Actually, around a half-minute separates Mead's initial "whatever" from his profession of boredom — 30 seconds that he laconically fills with more wit than other interview subjects might manage in 30 hours. "One day Oprah will be at a petting zoo, loving little animals, and the next she'll have a banquet, serving 100 people veal," he says. "As a vegetarian, I object. I object to this new vice president, too. She hunts wolves from an airplane. Give me a break."

Such objections are a taste of what's in store for anyone wise enough to see the 83-year-old Mead crack wise during a brief visit to San Francisco. "Do I dare call it Frisco?" asks the star of Ron Rice's 1960 North Beach–set cinematic Beat classic The Flower Thief. Though Mead hasn't been to SF in years, he knows the city today well enough now to liken it to "the richest suburb in the world," so he's querying himself as much as me. "They called it Frisco when there were tough dockworkers there, when it was a tougher town. Now it's just Frisky."

The Flower Thief kicks off "Taylor Mead: A Clown Underground," a three- evening Joel Shepard–curated affair at Yerba Buena Center for the Arts that moves on to the 1967-68 Andy Warhol mock western Lonesome Cowboys and concludes with William A. Kirkley's 2005 documentary portrait Excavating Taylor Mead. The first and last films are bookend — sort of — visions of a self-described "National Treasure / If there were such a thing." Mead is a great American movie star and poet whose stardom is a byproduct of his poetry and vice versa. Just as 2000's Pie in the Sky: The Brigid Berlin Story reveals that Mead's rich-rebel-gone-Warhol-superstar peer Brigid Berlin is a master of monologue, Kirkley's documentary — and more directly, Mead's books — present a wilder-than-Wilde master of the aphorism.

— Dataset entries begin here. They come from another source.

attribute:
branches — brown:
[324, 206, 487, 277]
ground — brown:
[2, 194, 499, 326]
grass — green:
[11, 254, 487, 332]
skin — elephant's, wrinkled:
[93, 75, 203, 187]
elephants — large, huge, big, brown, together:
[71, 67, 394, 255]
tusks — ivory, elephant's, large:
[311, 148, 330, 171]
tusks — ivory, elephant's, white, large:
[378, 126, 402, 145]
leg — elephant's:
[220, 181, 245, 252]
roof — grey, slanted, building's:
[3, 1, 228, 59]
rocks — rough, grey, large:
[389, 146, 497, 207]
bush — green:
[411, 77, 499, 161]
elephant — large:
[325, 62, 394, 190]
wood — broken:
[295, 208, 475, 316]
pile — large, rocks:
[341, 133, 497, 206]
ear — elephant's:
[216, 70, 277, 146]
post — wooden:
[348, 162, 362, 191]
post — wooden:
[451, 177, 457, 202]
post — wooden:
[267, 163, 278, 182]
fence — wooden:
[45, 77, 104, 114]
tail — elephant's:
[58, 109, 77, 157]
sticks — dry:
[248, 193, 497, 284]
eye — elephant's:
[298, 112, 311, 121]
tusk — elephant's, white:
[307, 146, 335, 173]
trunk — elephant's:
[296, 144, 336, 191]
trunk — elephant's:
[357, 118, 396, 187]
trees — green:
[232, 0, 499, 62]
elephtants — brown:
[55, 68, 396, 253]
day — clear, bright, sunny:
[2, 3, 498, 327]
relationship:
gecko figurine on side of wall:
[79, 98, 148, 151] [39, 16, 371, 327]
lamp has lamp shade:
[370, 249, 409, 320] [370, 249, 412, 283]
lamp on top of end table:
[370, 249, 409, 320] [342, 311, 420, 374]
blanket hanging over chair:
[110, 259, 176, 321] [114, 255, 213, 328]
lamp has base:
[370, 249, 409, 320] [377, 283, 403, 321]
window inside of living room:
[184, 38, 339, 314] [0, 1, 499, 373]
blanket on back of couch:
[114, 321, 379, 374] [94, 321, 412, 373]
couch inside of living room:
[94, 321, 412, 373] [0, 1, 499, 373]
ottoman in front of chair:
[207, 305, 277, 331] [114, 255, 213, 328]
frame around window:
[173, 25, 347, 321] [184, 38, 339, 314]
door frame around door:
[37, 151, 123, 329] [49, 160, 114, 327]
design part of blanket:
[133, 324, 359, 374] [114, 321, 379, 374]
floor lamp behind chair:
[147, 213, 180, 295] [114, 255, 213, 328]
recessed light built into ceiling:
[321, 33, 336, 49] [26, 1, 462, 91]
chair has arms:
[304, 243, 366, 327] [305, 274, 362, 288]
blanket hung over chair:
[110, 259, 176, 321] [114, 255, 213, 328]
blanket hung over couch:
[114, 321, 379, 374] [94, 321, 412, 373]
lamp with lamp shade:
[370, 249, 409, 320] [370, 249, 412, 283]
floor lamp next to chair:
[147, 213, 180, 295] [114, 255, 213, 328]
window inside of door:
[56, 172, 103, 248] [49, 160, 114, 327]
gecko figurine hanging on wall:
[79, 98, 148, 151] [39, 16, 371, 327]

Mead can also make a lengthy poem sing, as illustrated by a YouTube clip of a serenade to Jake Gyllenhaal, gleaned from one of his regular Monday night appearances at Bowery Poetry Club. If Gyllenhaal's 2005 Brokeback Mountain character is the gay son of Montgomery Clift in 1948's Red River and 1961's The Misfits, then both Mead's song to Gyllenhaal and Mead's older poem "Autobiography" prove lonesome cowboys can be lassoed by a rodeo clown.

"For everything that is original, spontaneous, alive, and creative and beautiful, there is some old lady who will complain about it," writes Mead in 1986's Son of Andy Warhol (Hanuman Books). In the 2005 collection A Simple Country Girl (YBK Publishers, $14.95) his wit and wisdom is even shorter and sharper. "Everything / Has a right to life / except mosquitoes / and religious people."

Airplane willing and anti-anxiety medication in hand, Taylor Mead is returning to the town where Jack Spicer once seethed as he sat on Jack Kerouac's lap. Shower him with Dewar's.